Contributed by: The James Bond Movie Encyclopedia by Steven Jay Rubin

A sequence in The Man with the Golden Gun that ended up on the cutting room floor. It involved the tail end of the beach duel that pits Bond (Roger Moore) and his Walther against the golden automatic of Scaramanga (Christopher Lee). Lee explained the missing sequence: “In the duel, they cut out a great deal of footage that they felt would hold up the pace of the picture. As you recall, Bond turns around and Scaramanga is gone. The next time you see me, I’m coming around the corner of the ‘fun house.’ That was the way the final film came out.

“The way we shot it originally, you could see by the expression on my face that I wasn’t going to play by the rules of the duel. So, as Bond is walking away from me, I dive out of the frame and just disappear. I had cheated, which presents an interesting psychological point, because if Scaramanga really thought he was the best assassin in the world, what was he doing cheating?

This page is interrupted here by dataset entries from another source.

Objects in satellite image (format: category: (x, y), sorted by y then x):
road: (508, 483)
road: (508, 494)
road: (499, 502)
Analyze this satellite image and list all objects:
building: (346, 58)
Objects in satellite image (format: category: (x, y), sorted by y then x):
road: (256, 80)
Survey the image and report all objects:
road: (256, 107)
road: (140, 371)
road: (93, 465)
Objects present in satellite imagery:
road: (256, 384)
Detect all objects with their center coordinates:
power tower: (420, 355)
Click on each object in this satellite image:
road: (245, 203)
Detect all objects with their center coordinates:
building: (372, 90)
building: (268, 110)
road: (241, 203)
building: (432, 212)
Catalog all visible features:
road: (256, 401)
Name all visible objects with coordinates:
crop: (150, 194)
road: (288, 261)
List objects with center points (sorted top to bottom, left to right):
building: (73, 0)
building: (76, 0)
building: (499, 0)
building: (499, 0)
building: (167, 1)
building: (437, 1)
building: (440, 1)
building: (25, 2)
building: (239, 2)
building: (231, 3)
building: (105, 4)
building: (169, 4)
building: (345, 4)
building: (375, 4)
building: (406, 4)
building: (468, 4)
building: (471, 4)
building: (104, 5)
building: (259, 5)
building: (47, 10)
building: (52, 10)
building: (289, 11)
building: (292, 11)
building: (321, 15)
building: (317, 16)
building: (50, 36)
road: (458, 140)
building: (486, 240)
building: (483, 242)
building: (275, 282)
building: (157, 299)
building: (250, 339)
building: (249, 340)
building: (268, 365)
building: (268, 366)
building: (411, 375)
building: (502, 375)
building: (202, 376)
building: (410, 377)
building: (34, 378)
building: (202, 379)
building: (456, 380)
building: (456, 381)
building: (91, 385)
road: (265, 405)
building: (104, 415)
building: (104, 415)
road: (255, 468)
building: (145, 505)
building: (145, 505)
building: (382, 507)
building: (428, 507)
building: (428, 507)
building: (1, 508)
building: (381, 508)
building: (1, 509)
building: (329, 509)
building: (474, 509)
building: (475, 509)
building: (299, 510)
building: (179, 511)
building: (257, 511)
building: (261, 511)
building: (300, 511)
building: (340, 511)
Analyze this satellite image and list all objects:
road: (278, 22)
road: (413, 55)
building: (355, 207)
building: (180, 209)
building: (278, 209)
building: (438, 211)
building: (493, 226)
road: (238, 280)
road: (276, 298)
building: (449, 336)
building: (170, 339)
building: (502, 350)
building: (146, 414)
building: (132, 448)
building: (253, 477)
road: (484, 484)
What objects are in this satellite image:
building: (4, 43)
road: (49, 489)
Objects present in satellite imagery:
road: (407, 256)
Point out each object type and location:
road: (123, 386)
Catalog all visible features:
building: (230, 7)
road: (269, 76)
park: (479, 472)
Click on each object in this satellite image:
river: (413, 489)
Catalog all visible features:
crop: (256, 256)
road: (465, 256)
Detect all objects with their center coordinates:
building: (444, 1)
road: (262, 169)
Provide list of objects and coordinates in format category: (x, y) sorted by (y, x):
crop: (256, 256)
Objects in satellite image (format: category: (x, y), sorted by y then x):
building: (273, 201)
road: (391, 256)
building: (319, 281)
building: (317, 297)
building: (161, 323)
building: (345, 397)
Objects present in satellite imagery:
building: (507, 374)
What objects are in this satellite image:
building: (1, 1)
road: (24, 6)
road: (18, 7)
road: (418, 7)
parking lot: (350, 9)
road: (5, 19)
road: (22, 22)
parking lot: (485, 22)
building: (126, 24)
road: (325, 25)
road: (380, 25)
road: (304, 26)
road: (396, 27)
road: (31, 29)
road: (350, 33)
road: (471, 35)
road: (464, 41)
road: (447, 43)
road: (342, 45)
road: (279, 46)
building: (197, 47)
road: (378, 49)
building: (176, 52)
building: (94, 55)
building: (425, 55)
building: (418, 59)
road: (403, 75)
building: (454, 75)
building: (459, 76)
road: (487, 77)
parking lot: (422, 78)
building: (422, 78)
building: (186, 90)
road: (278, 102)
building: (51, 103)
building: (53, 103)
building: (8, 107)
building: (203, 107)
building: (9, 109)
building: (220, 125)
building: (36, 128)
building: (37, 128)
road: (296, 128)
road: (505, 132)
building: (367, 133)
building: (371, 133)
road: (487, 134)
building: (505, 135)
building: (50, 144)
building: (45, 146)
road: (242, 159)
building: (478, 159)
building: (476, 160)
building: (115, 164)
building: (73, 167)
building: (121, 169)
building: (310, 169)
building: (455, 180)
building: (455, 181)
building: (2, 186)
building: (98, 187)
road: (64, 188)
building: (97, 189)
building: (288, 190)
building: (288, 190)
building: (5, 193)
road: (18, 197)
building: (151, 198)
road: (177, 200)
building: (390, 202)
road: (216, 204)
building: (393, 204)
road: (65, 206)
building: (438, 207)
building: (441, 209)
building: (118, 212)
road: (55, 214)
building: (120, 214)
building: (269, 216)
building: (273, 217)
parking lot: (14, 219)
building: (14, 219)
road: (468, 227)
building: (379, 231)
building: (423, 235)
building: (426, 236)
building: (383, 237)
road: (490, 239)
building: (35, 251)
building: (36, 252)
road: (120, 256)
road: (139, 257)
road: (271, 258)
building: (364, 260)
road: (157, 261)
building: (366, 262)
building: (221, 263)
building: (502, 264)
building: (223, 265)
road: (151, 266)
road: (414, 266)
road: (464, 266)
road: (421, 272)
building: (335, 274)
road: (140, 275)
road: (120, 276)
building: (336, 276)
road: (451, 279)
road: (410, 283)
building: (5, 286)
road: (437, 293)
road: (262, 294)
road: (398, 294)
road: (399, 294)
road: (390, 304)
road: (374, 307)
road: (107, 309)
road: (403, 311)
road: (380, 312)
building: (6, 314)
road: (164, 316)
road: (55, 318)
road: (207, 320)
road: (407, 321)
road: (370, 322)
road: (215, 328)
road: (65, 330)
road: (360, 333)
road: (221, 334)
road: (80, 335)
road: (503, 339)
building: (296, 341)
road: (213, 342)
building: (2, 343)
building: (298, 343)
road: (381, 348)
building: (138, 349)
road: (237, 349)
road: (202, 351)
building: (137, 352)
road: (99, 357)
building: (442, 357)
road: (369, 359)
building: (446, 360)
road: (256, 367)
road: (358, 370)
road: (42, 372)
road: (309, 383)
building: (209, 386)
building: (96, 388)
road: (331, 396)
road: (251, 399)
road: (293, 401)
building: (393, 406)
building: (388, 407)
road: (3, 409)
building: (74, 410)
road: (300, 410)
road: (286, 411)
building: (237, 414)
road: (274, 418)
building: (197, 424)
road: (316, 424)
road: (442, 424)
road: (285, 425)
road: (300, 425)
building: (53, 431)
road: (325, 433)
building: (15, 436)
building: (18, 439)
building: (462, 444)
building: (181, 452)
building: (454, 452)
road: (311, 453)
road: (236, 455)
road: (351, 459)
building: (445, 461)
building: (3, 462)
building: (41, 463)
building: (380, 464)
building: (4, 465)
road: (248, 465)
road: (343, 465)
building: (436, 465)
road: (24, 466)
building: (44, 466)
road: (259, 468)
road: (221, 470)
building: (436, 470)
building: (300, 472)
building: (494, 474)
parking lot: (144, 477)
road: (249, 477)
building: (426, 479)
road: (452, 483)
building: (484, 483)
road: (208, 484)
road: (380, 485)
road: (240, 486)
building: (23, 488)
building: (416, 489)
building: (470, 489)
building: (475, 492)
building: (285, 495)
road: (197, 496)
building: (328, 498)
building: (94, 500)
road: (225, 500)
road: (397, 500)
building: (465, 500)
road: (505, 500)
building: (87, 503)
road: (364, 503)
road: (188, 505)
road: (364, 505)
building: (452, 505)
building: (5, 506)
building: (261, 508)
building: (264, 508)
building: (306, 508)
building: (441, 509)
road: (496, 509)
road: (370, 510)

“Bond realizes I’m hiding in the rocks, and we have a long conversation, shouting at each other. Bond is thirty or forty yards away, also hiding behind some rocks. It’s all very cat-and-mouse. Bond tries to flush me out by flinging a thermos of petrol in the air and exploding it above my head. We actually shot that, and it does appear in the trailer. I dodge the thermos, and we end up in the ‘fun house.’ But in the cutting room, they decided that two men standing behind rocks shouting at each other didn’t work. And they were probably right. It was too conventional.”[1]


[1] Christopher Lee, interview by Steven Jay Rubin, Los Angeles, February 15, 1989.